Cela dit, il est essentiel pour nous que les Etats-Unis et d'autres partenaires majeurs de l'Europe, comme le Brésil et la Russie, appliquent également ces règles. C'est une condition pour la stabilité financière mondiale mais aussi pour permettre à nos banques d'être compétitives à l'étranger.
La Commission européenne est pleinement engagée à obtenir une application coordonnée des règles. J'ai écrit à Ben BERNANKE pour lui demander des précisions sur le calendrier américain et je me rendrai à nouveau aux Etats-Unis mi-février pour aborder cette question. En tout état de cause, il est indispensable que Bâle III soit pleinement appliqué aux Etats-Unis comme en Europe le plus vite possible.
Cette nécessaire convergence doit aussi prévaloir pour les futures mesures de régulation financière. Je pense en particulier à deux domaines dans lesquels nous devons agir sans tarder :
  1. La régulation du « shadow banking ». Il remplit des fonctions importantes pour le système financier, mais qui présente aussi des défis de taille, de par le montant des actifs gérés (50.000 milliards d’euros selon le FSB) et les pratiques sur lesquelles il est fondé – selon les dernières estimations du FMI un même titre est en moyenne prêté 2,4 fois.
    Nous devons nous assurer que les régulateurs et les autorités de supervision aient une vision d’ensemble des risques du secteur pour la stabilité à long terme.
    La coordination internationale est pour cela indispensable, notamment dans le cadre du FSB, dont la Commission soutient activement les travaux et les recommandations.
  2. Second domaine : les réformes de structure du secteur bancaire.
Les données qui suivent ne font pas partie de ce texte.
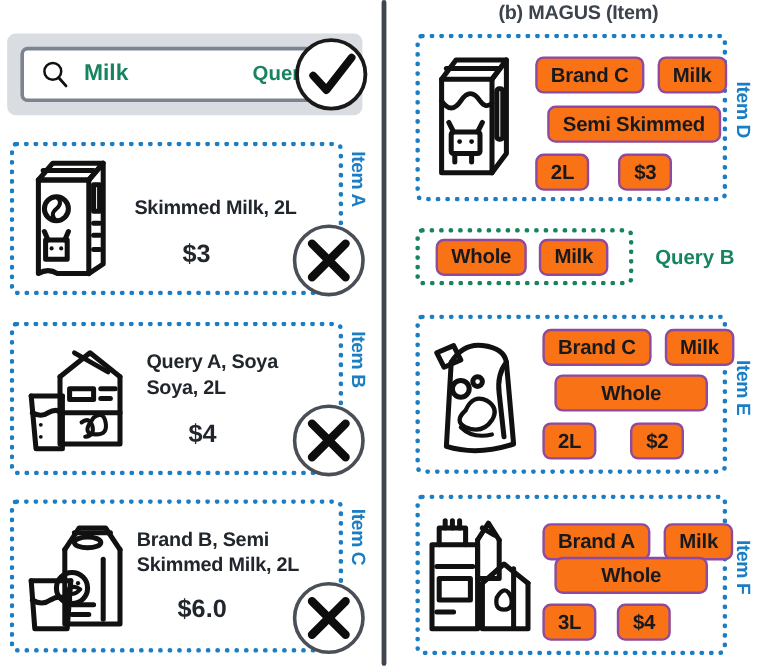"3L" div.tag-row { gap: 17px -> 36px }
Nous sommes en train de construire une approche européenne, en étudiant de nombreuses options de régulation, sur la base du rapport présenté par Erkki Liikanen.
Quelle que soit la solution retenue, il est clair que nous devrons tenir compte de son impact sur l’économie réelle, mais aussi étudier son articulation avec les dispositifs proposés ou mis en œuvre en Europe ou ailleurs dans le monde, comme les règles Vickers aux Royaume-Uni, Volcker aux Etats-Unis et la loi banquaire en France (en tenant compte de tous les avis dont celui que j’ai reçu de Vítor Constâncio au nom du réseau des gouverneurs de l’Eurozone)
Mesdames et Messieurs,
Construction de l’union bancaire, protection des consommateurs de services financiers, mise en place d’un level playing field au niveau mondial : voilà les trois clés qui permettront de doter l’Europe d’un secteur financier plus solide, donc plus digne de confiance et plus compétitif, au service du financement de l’économie réelle. Soyez sûrs que la Commission européenne est pleinement mobilisée pour atteindre ces objectifs.